Song by the Weeknd

from the album Starboy
- Released: November 25, 2016
- Studio: MXM (Los Angeles, California) MXM, Wolf Cousin Studios (Stockholm, Sweden)
- Genre: Electro-funk
- Length: 3:40
- Label: XO; Republic;
- Songwriters: Abel Tesfaye; Max Martin; Peter Svensson; Savan Kotecha; Ali Payami; Ahmad Balshe; Jason Quenneville;
- Producers: Ali Payami; Max Martin;

= A Lonely Night =

2016 song by the Weeknd

"A Lonely Night" is a song by Canadian singer-songwriter the Weeknd from his third studio album Starboy (2016). It was written by the Weeknd, Peter Svensson, Savan Kotecha, Belly, DaHeala, and produced by Ali Payami and Max Martin. The song was the subject of a copyright infringement lawsuit.

== Composition ==
"A Lonely Night" is a post-disco inspired electro-funk song with a prominent staccato bassline and a drum beat reminiscent of that used on Michael Jackson's "Billie Jean". It is composed in the key of G minor.

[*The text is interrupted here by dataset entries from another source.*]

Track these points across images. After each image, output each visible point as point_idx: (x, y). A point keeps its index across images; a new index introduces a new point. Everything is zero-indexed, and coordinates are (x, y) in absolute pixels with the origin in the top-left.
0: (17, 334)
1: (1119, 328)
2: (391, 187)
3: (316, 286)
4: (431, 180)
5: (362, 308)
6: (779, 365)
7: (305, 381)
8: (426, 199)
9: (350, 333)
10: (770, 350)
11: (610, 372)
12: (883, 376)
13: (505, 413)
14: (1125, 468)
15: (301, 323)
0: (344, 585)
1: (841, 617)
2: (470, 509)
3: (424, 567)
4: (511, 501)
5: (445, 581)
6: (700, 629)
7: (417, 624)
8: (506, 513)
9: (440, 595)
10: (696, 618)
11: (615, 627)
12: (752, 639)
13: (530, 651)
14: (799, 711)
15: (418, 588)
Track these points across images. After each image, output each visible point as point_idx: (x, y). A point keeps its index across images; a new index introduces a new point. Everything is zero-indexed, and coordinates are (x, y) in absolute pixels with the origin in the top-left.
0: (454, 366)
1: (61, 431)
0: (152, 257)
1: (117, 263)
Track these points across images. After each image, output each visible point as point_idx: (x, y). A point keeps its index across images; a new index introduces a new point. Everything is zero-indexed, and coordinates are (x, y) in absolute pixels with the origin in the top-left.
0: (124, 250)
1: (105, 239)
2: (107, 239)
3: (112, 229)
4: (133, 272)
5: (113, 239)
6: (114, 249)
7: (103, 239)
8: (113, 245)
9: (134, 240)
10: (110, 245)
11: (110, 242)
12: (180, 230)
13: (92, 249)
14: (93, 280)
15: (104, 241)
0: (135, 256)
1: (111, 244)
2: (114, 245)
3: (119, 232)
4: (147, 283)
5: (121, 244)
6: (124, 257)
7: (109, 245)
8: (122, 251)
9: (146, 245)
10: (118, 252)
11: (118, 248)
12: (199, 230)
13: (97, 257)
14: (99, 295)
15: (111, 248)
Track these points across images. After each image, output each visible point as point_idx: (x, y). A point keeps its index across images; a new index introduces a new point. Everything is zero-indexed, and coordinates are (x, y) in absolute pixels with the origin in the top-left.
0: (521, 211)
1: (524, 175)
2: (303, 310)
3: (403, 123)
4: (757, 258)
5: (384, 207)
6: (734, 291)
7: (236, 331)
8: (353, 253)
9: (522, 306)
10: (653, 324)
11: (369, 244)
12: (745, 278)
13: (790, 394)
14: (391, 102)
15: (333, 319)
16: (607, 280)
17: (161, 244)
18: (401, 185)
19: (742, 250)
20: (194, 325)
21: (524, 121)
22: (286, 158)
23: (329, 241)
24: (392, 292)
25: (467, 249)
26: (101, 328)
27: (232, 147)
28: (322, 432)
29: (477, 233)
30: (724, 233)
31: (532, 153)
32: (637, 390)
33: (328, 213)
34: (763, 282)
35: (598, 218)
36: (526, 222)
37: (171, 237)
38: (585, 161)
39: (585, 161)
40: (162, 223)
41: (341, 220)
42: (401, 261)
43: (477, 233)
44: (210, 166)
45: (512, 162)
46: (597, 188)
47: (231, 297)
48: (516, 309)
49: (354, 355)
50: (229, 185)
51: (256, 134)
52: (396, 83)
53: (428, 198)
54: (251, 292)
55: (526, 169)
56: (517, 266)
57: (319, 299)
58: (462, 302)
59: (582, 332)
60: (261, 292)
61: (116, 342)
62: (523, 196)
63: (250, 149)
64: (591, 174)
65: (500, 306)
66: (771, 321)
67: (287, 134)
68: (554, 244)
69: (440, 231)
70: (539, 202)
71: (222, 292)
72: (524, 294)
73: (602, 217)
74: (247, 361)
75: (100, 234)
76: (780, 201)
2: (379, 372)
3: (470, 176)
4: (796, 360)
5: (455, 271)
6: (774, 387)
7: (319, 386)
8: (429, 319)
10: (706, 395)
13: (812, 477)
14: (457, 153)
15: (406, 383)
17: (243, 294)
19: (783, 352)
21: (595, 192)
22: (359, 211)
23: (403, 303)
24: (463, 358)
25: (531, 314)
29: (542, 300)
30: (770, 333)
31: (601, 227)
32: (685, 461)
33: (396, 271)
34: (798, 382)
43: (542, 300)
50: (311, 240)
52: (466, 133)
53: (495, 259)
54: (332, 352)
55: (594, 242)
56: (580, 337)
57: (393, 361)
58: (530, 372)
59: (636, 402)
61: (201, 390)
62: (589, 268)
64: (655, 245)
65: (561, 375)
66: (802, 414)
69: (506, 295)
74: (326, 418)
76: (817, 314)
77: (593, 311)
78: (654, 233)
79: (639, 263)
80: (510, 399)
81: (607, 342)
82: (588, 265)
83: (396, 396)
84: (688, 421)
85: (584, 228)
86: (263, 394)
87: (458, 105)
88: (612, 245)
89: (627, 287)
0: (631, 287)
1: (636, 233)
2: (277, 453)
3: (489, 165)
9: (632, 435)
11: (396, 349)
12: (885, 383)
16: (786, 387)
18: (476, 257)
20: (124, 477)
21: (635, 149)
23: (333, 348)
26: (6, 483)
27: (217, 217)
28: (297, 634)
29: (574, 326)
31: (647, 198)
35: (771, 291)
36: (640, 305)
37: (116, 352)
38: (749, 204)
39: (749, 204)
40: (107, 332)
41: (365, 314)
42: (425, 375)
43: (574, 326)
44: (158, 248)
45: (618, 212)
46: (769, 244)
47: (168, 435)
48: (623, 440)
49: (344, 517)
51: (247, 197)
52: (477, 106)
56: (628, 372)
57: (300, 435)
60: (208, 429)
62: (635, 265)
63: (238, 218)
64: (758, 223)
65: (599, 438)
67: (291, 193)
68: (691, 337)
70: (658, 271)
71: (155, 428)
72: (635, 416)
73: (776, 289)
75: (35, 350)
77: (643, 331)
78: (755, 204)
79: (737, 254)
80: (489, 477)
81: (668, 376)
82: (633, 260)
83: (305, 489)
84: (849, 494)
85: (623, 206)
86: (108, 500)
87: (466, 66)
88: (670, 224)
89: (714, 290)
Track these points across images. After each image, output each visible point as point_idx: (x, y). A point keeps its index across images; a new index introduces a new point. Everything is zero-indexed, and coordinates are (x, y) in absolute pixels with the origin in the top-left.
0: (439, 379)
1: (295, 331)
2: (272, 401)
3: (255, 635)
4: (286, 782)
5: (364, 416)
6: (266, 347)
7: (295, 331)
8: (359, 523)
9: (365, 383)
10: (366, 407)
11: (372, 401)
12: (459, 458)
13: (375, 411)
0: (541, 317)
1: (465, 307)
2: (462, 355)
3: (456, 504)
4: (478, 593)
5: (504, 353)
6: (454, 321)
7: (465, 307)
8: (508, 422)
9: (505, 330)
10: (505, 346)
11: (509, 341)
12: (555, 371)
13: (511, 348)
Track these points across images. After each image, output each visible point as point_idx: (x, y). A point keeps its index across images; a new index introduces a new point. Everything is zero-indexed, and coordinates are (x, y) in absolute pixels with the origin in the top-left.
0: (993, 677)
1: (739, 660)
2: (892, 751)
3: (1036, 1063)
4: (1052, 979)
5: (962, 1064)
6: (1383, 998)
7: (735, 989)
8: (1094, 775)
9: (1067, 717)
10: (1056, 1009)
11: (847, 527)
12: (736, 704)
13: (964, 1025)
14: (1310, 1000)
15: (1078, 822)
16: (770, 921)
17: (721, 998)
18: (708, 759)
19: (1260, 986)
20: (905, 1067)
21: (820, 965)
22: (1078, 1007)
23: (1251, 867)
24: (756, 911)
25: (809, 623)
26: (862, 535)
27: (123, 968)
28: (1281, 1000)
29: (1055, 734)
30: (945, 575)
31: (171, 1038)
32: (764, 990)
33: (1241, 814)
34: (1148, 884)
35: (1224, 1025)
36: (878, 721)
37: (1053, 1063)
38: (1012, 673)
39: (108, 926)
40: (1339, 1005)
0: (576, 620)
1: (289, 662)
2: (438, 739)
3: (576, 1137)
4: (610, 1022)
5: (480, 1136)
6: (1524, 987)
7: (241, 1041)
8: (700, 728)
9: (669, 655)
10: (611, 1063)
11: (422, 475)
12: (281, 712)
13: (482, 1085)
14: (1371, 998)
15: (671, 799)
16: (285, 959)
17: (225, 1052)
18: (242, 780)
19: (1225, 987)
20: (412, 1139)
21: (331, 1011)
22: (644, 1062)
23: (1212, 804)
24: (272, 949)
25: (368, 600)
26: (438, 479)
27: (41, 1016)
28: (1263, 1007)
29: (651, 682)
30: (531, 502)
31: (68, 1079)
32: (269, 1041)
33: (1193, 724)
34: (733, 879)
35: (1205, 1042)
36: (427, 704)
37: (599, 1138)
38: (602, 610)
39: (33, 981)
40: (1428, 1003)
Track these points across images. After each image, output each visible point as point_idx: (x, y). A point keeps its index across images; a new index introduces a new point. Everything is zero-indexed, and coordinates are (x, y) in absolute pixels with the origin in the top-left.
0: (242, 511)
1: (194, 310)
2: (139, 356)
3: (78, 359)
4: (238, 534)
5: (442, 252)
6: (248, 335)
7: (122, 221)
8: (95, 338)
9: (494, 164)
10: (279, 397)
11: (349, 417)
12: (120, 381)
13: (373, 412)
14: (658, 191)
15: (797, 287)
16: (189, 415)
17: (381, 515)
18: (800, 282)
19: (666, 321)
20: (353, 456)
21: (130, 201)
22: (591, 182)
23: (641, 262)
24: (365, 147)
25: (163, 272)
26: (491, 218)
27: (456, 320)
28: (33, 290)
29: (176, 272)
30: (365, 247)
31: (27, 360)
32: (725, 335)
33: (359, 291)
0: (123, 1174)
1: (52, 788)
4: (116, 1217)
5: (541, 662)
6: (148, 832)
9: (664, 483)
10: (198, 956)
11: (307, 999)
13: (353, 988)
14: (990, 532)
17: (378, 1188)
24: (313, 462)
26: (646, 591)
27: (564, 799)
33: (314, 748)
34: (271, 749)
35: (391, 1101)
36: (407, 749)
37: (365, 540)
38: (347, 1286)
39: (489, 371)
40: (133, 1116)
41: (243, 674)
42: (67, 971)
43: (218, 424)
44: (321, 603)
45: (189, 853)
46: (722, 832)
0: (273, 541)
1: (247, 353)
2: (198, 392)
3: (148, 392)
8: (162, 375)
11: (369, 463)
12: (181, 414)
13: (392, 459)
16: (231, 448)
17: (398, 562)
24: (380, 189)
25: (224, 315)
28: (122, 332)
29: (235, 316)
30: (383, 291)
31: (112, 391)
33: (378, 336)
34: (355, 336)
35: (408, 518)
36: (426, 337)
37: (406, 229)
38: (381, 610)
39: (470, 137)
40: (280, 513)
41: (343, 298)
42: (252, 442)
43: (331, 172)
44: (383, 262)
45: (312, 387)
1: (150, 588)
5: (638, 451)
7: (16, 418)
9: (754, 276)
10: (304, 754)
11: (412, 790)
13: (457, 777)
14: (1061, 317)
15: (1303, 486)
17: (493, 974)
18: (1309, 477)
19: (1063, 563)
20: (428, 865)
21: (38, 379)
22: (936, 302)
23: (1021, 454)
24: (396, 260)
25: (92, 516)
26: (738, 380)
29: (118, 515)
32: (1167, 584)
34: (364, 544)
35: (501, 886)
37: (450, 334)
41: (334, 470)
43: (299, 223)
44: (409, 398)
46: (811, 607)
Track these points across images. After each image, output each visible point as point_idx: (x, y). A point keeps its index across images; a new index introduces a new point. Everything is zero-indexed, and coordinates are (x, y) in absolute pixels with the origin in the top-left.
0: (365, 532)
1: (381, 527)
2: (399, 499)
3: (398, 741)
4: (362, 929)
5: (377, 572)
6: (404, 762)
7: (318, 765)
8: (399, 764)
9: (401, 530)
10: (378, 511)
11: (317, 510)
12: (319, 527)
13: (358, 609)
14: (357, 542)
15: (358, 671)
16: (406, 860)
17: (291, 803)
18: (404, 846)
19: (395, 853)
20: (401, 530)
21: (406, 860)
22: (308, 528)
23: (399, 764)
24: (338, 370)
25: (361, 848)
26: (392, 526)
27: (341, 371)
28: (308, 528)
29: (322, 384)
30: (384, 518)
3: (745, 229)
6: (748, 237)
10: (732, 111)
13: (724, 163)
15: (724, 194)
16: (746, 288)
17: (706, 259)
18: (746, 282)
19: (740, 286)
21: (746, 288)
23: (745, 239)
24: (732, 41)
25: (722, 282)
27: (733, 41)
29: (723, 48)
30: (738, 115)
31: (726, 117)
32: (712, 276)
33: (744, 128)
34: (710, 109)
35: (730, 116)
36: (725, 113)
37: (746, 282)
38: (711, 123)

Lyrically, the song is a warning against a woman getting too attached in a relationship. Where he states "There's nothing between us". Making connections to the album's reoccurring theme of teetering on the verge of greatness but being held back by loneliness and the need for a relationship.

== Critical reception ==
The song was well received by music critics, with many complimenting the song's catchiness, production and the Weeknd's throwback sound inspired by Michael Jackson. Kirsten Spruch from baeblemusic.com named it "Song of the Day" on November 29, 2016, saying that "The bubbly synth-basses and catchy chorus make for a song you can't not dance to."

== Chart performance ==
Like the rest of the tracks from Starboy, "A Lonely Night" charted on the US Billboard Hot 100, reaching number 69. The song also charted and peaked at number 40 on the Canadian Hot 100. Despite not being released as a single, the song managed to chart within the Canadian Hot AC Airplay chart, peaking at number 45 and charting for three weeks.

== Copyright infringement lawsuit ==
In 2019, three British songwriters: Williams "Billy" Smith, Brian Clover and Scott McCulloch sued the Weeknd and Belly for copyright infringement. They claimed that the 2016 Starboy track was a blatant copy of their 2004 song "I Need to Love". The songwriters demanded an unspecified amount of damages, alongside $150,000 per infringement and forensic accounting to figure out how much they felt they were owed. During the trial, the Weeknd was represented by UK law firm Russels. The copyright case was later won by the Weeknd after a ruling by the Central District Court of California. The Smith, Clover, McCulloch v. The Weeknd case was the second infringement lawsuit against a track from Starboy.

== Charts ==

| Chart (2016–2017) | Peak position |
|---|---|
| Canada Hot 100 (Billboard) | 40 |
| Canada Hot AC (Billboard) | 45 |
| Czech Republic Singles Digital (ČNS IFPI) | 72 |
| France (SNEP) | 117 |
| Ireland (IRMA) | 69 |
| Netherlands (Single Top 100) | 72 |
| Portugal (AFP) | 57 |
| Slovakia Singles Digital (ČNS IFPI) | 29 |
| Sweden (Sverigetopplistan) | 67 |
| UK Singles (OCC) | 53 |
| UK Hip Hop/R&B (OCC) | 11 |
| US Billboard Hot 100 | 69 |
| US Hot R&B/Hip-Hop Songs (Billboard) | 37 |

== Certifications ==

| Region | Certification | Certified units/sales |
| Canada (Music Canada) | Gold | 40,000^{‡} |
| United Kingdom (BPI) | Silver | 200,000^{‡} |
^{‡} Sales+streaming figures based on certification alone.